> ACTIVITY
Copy the following material line for line, without changing any wording, and leave the pictures out of your copy.

======

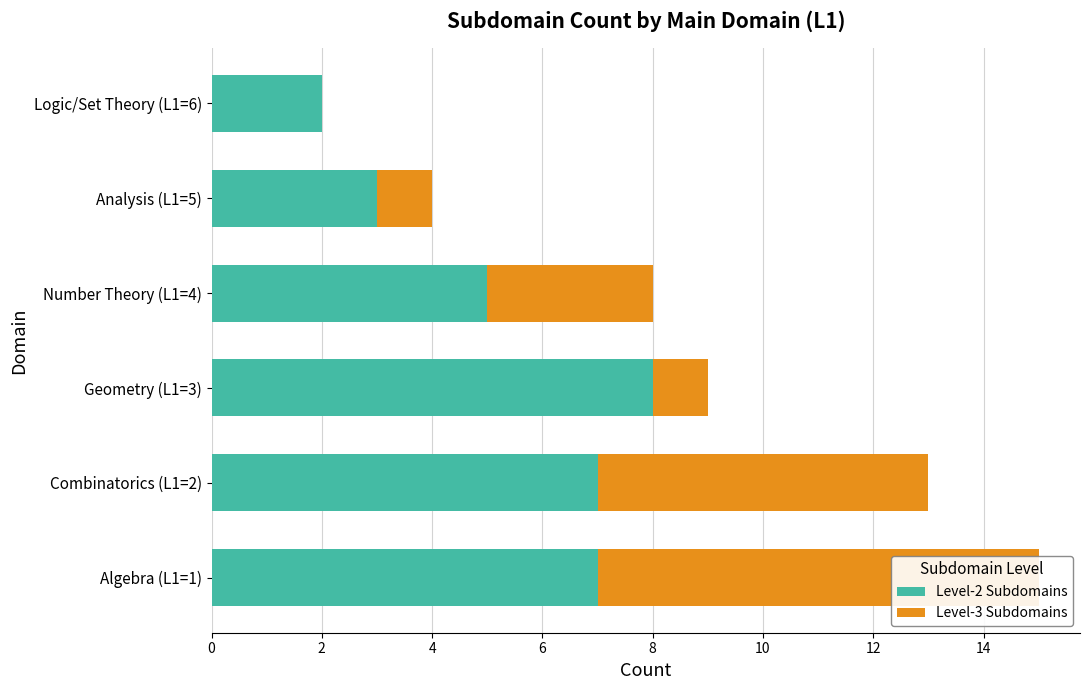

How many bars are there in each group?

2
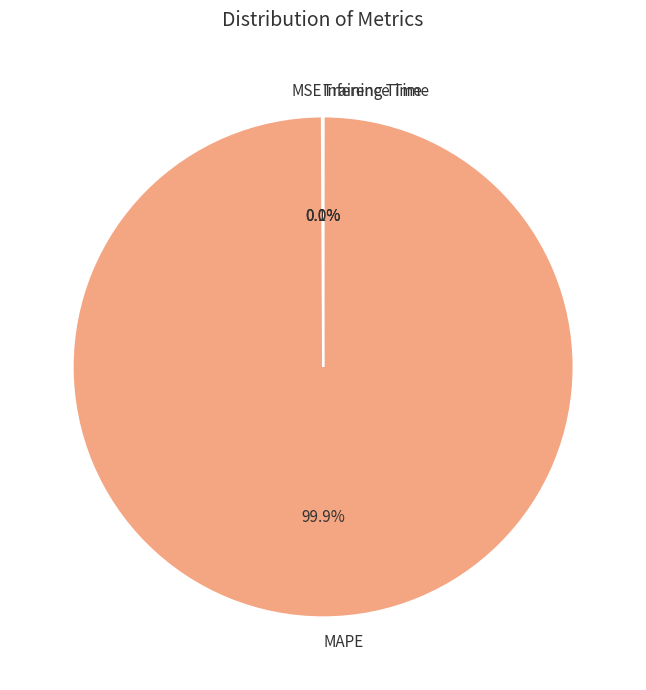

What is the majority slice?

MAPE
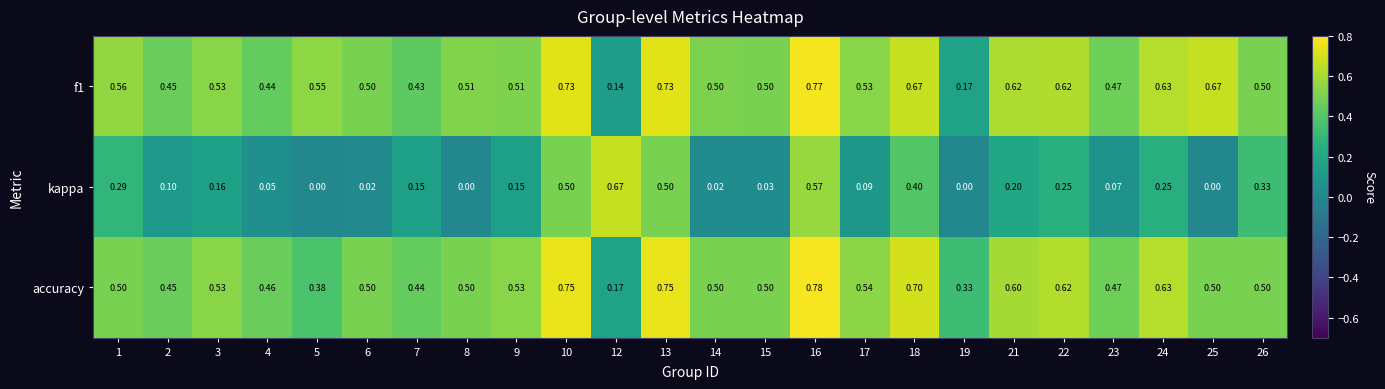

Which series has the widest spread of values?

kappa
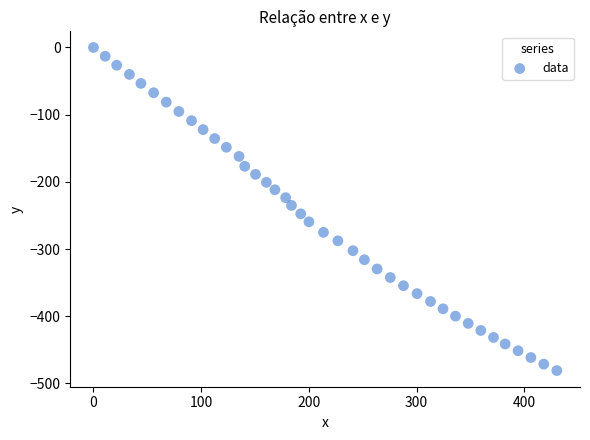

What is the range of Y values (max minus min)?

480.8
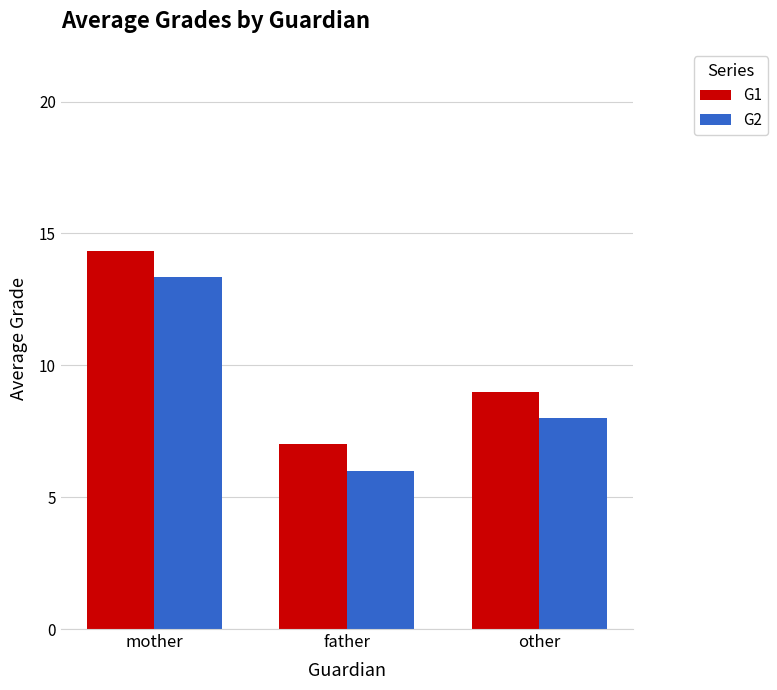

What is the difference between the highest and lowest values at father?

1.0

======

> SOLVED EXERCISE
How many bars are there in each group?

2

What is the majority slice?

MAPE

Which series has the widest spread of values?

kappa

What is the range of Y values (max minus min)?

480.8

What is the difference between the highest and lowest values at father?

1.0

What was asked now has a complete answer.